Daimler Benz and Mitsubishi Fuso have both started making EV HGVs that are suitable for inner city deliveries. They have a range of around 100 miles a day, more than enough for a multi-drop route.

UK based startup Arrival have just started a pilot project with Royal Mail to test their 3.5 tonners on London’s roads. 3.5 tonners are midweight trucks that can move up to 3.5 tonnes of goods. They are planning to sell the vehicles at a similar price to same payload ICE trucks of today.

White van drivers do most of the last-mile deliveries in London, and Transits are used by builders and all sorts of other trades. Ford and logistics company DHL have partnered to build thousands of StreetScooter WORK XL vans every year at a factory in Germany. While many will go into DHL’s delivery fleet, there is excess capacity to supply other fleets around the world as well. DHL bought the startup StreetScooter for its light last mile delivery vehicles just a year or so ago. The original vehicles were electric delivery bikes. With DHL’s financial muscle this will now include the full gamut of EV delivery vehicles from scooters to long wheelbase vans.

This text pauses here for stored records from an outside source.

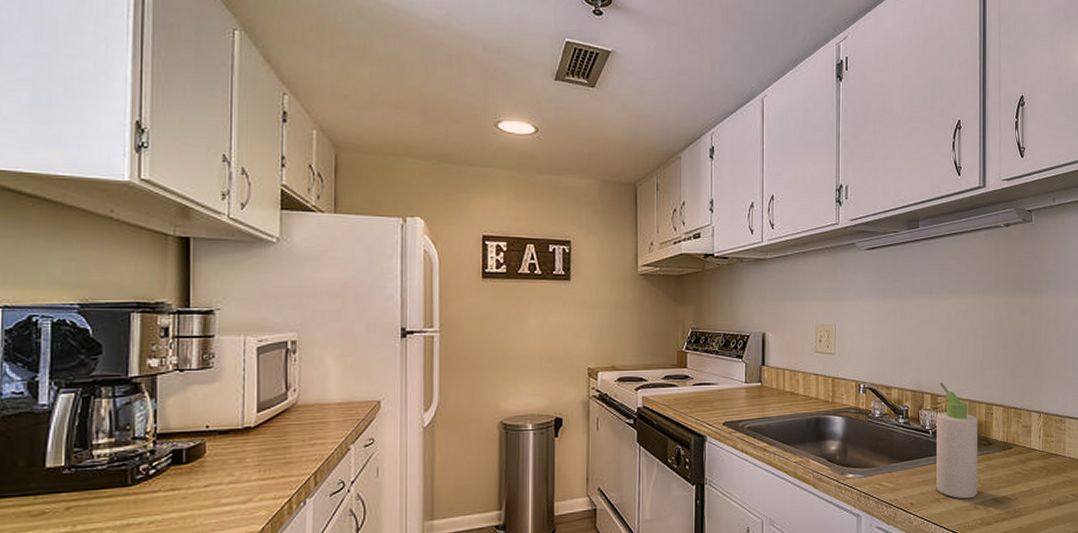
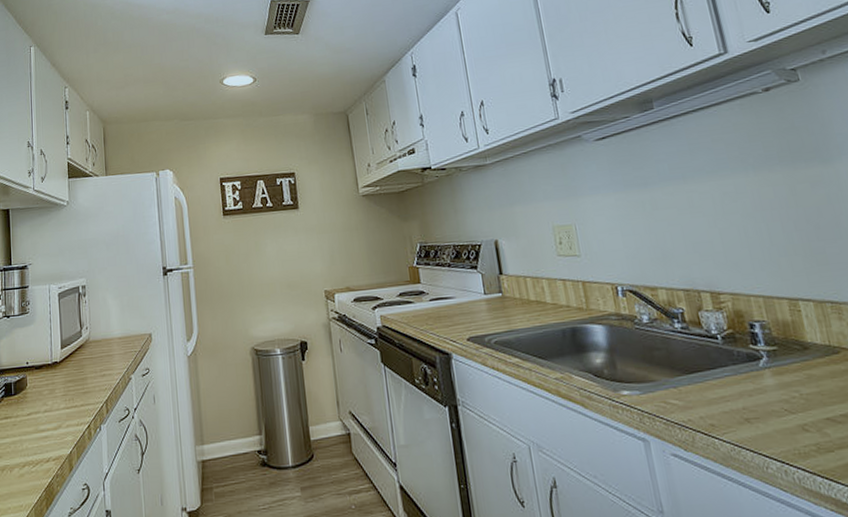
bottle: present [936,382,978,499] -> none [718,277,803,419]

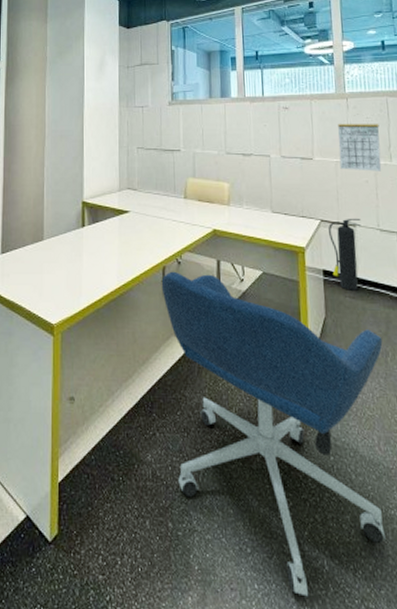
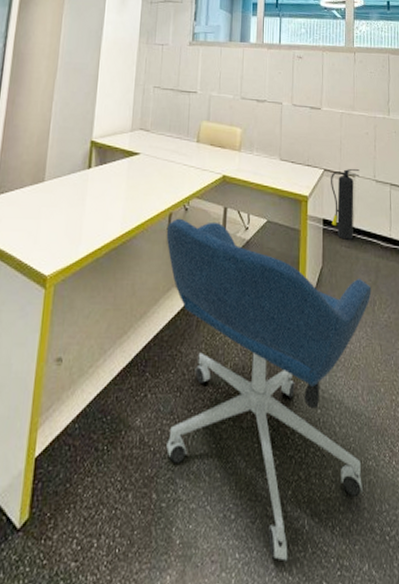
calendar: present [338,114,382,171] -> none [344,68,381,124]

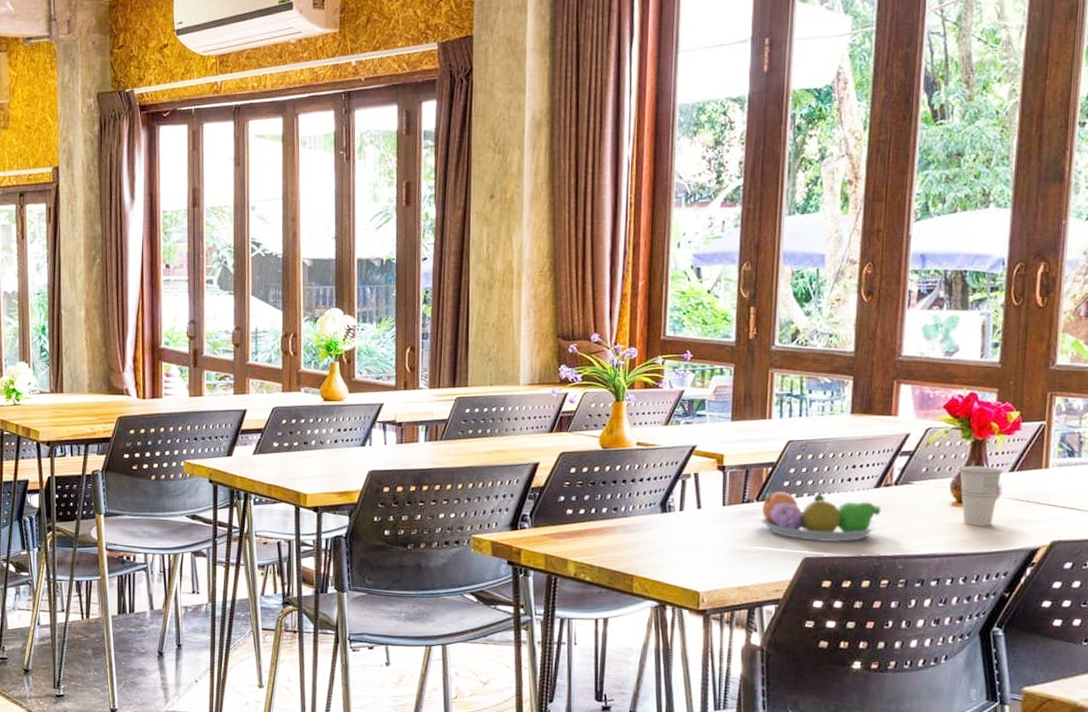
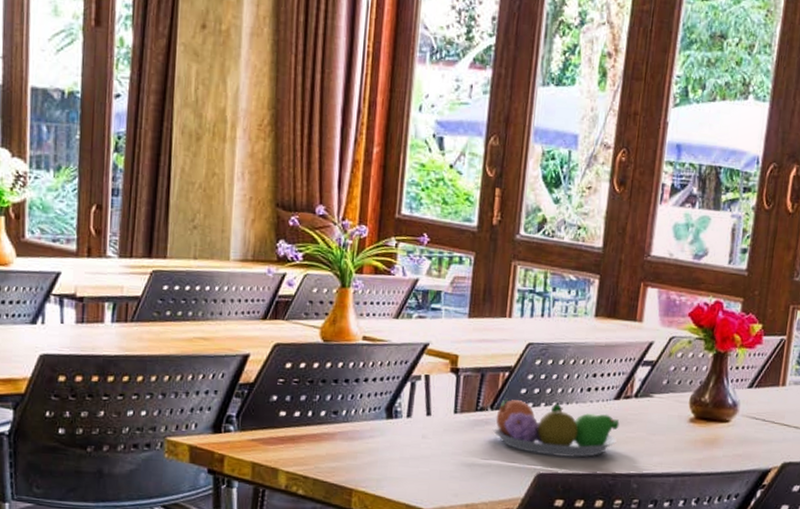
cup: present [958,465,1003,526] -> none [698,379,742,445]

As to cars? Look around E-car Test Drives for some inspiration!

The excuses are running out to use a dirty old polluting vehicle in London. My only wish is that other town and city councils would use their legal muscle to fine the daylights out of dirty vehicles too. Bristol, Manchester, Birmingham and even Weymouth down the road from me have toxic air. I just wish councils outside of London would have the balls to take the leap that London has!